Page extract:

>> BEGIN

THE LINGUISTIC AND CONCEPTUAL PICTURE OF THE
WORLD
Mukhtorova B.A.
PhD student of Ferghana State University Ferghana city, Uzbekistan https://doi.org/10.5281/zenodo.7581478
Abstract. The article under discussion depicts the linguistic and conceptual picture of the world. The problem of studying the linguistic picture of the world is closely connected with the problem of the conceptual picture of the world which reflects the specificity of man and his being, his relationship with the world, the conditions of his existence. The author of the article considers that the linguistic picture of the world of a person reflects the general picture of the world.
Keywords: linguistic, conceptual, picture of the world, image, verbal conceptualization, language, perception, ethnolinguistics, concept.
Introduction
A human being as a subject of cognition is a bearer of a certain system of knowledge, ideas and opinions about objective reality. This system in different sciences has its name - the picture of the world (or the conceptual system of the world, model of the world, image of the world) and is considered in different aspects.

>> END

Supplied data:
>> BEGIN

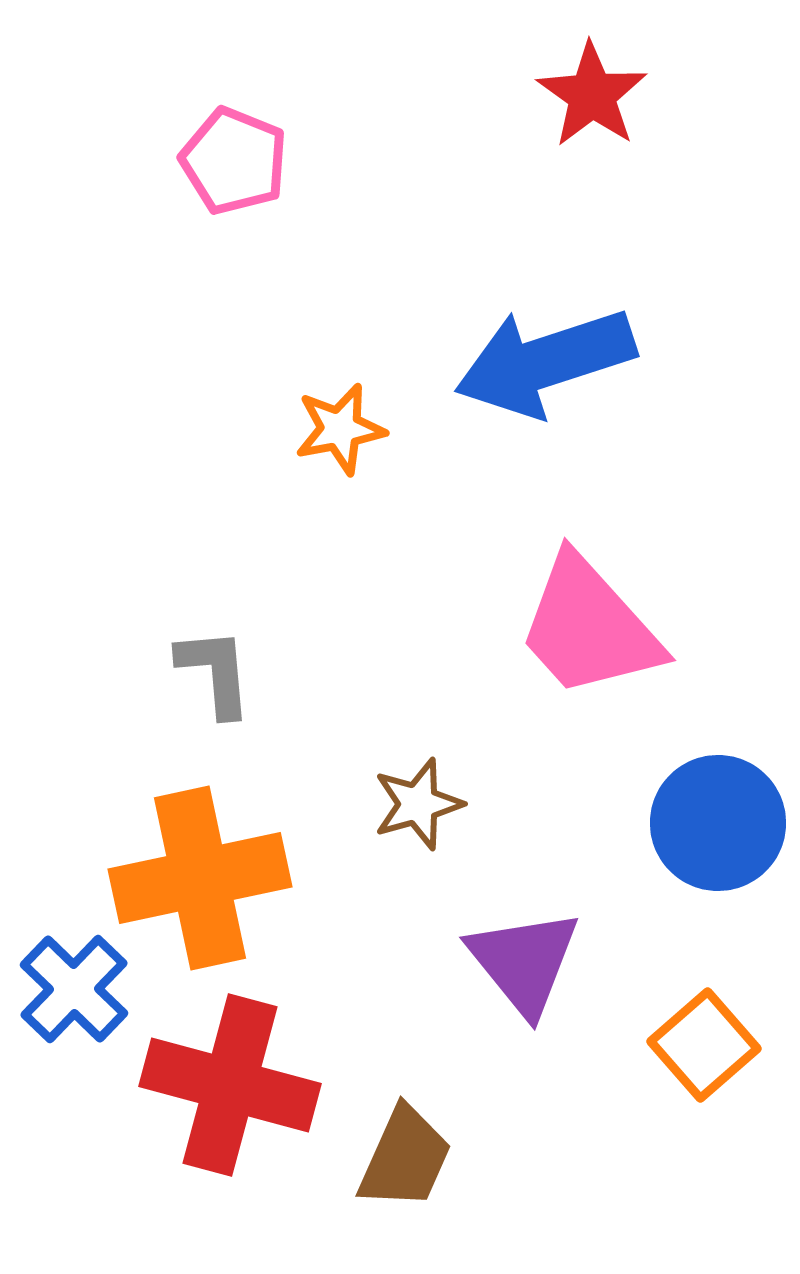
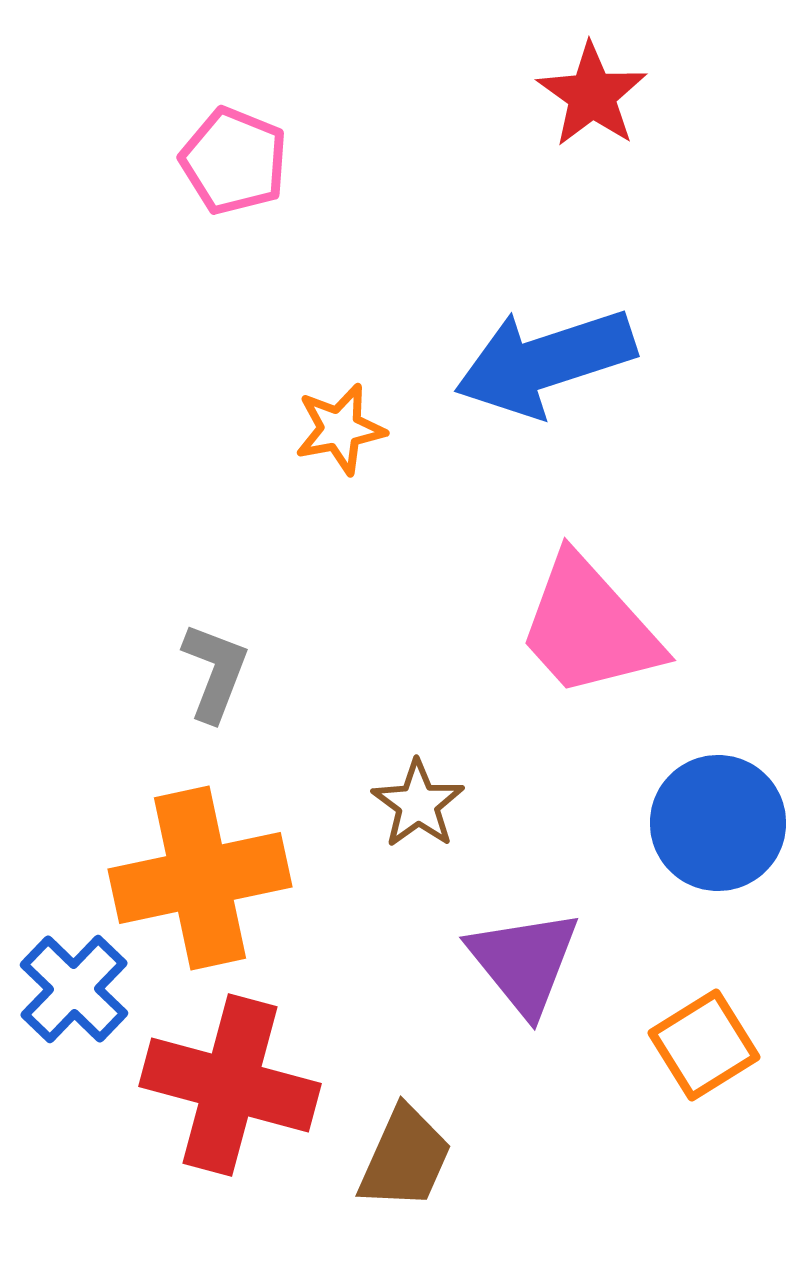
gray L-shape: rotated 26 degrees clockwise
brown star: rotated 20 degrees counterclockwise
orange square: rotated 9 degrees clockwise
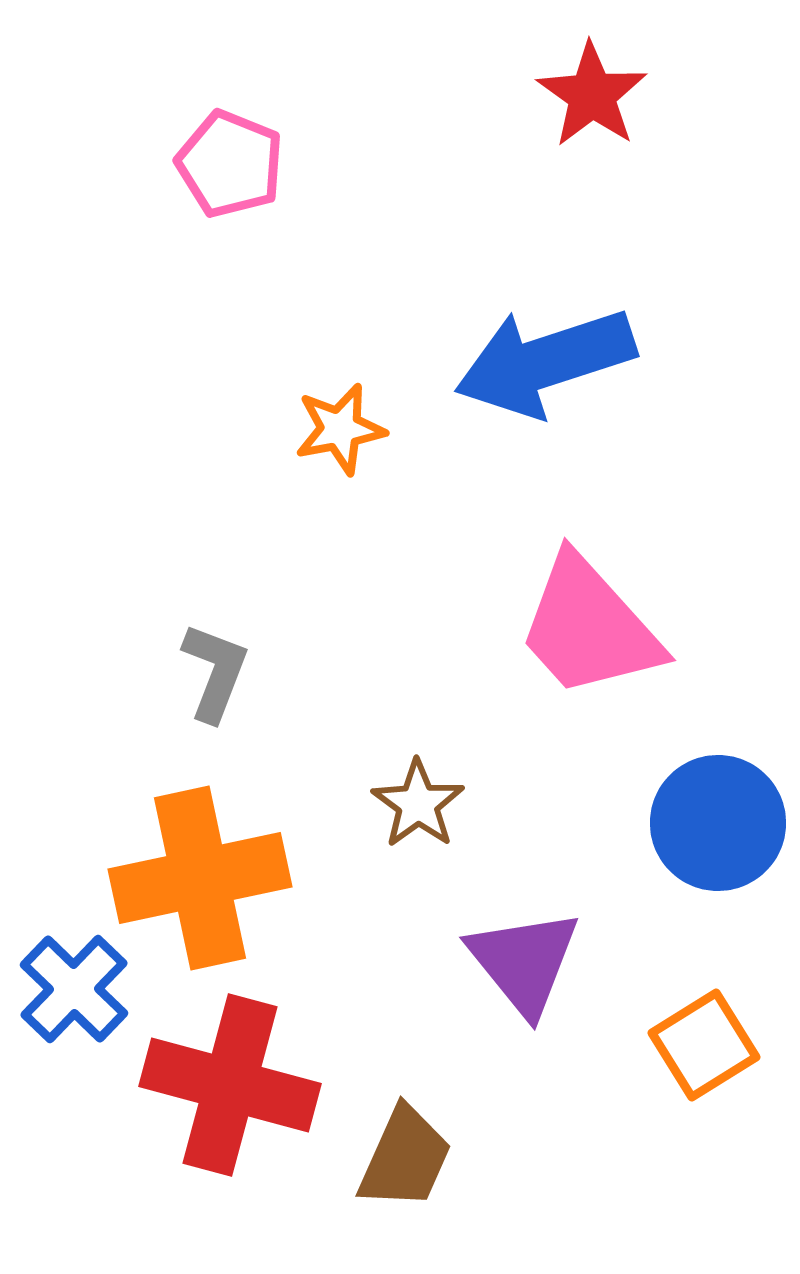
pink pentagon: moved 4 px left, 3 px down
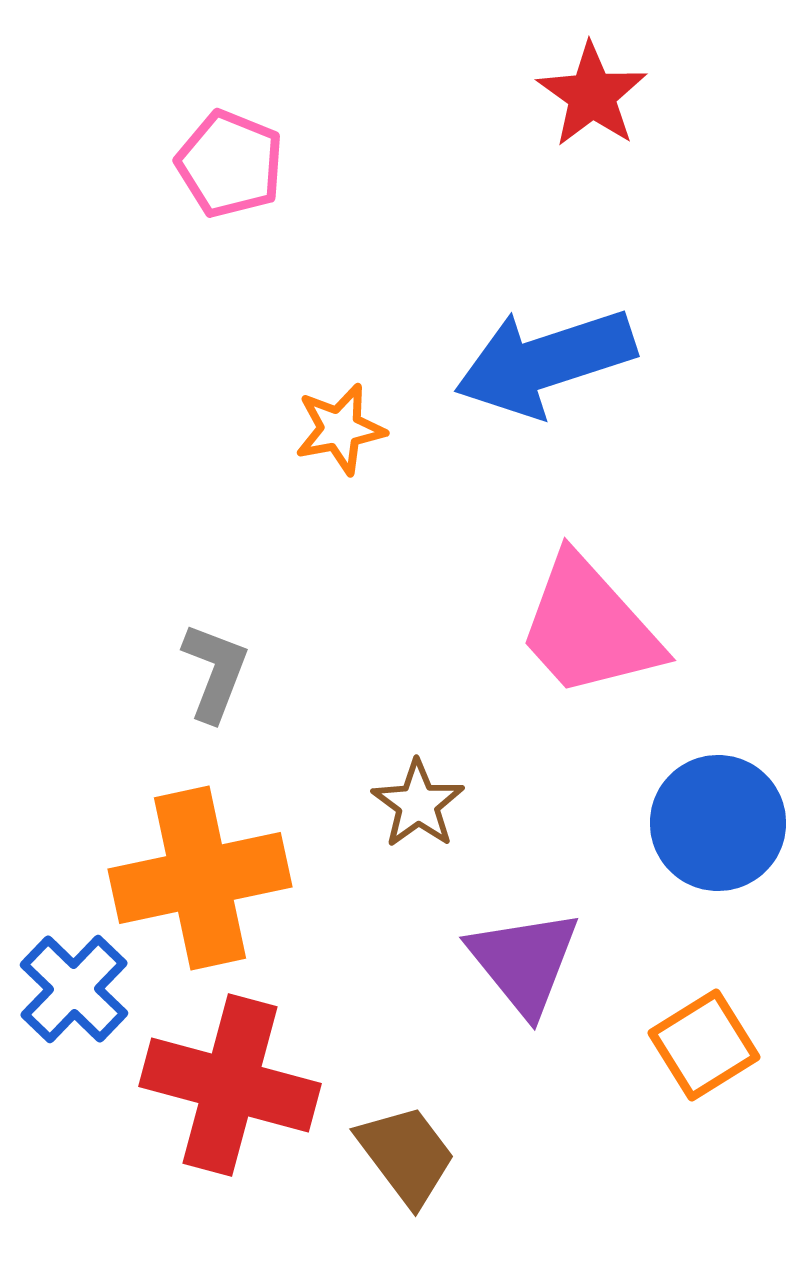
brown trapezoid: moved 1 px right, 3 px up; rotated 61 degrees counterclockwise
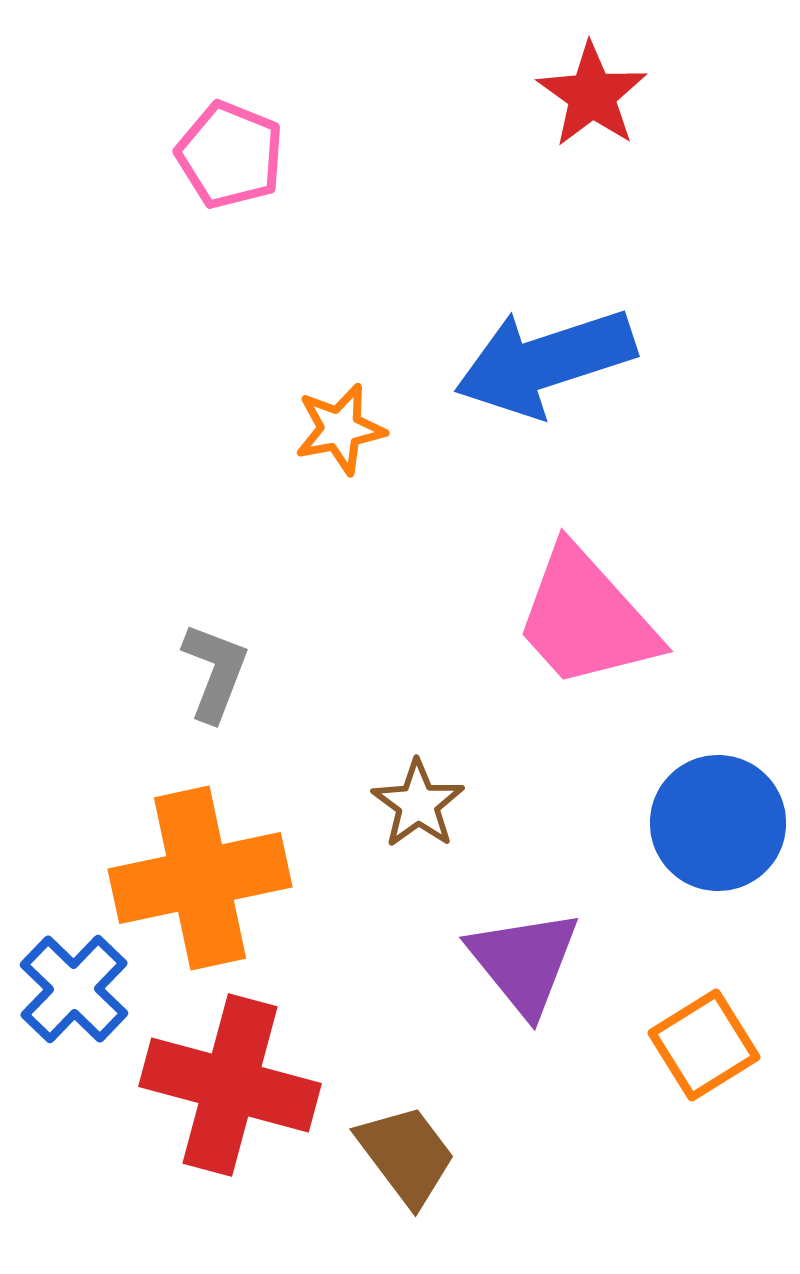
pink pentagon: moved 9 px up
pink trapezoid: moved 3 px left, 9 px up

>> END

What to do:
Answer from the article extract on the picture of the world:
(a) At which university is the author a PhD student?
(b) In the abstract, the problem of studying the linguistic picture of the world is closely connected with which other problem?
(c) Besides "the conceptual system of the world," what two other names does the introduction give for the picture of the world?

Correct answer:
(a) Ferghana State University
(b) The problem of the conceptual picture of the world
(c) Model of the world and image of the world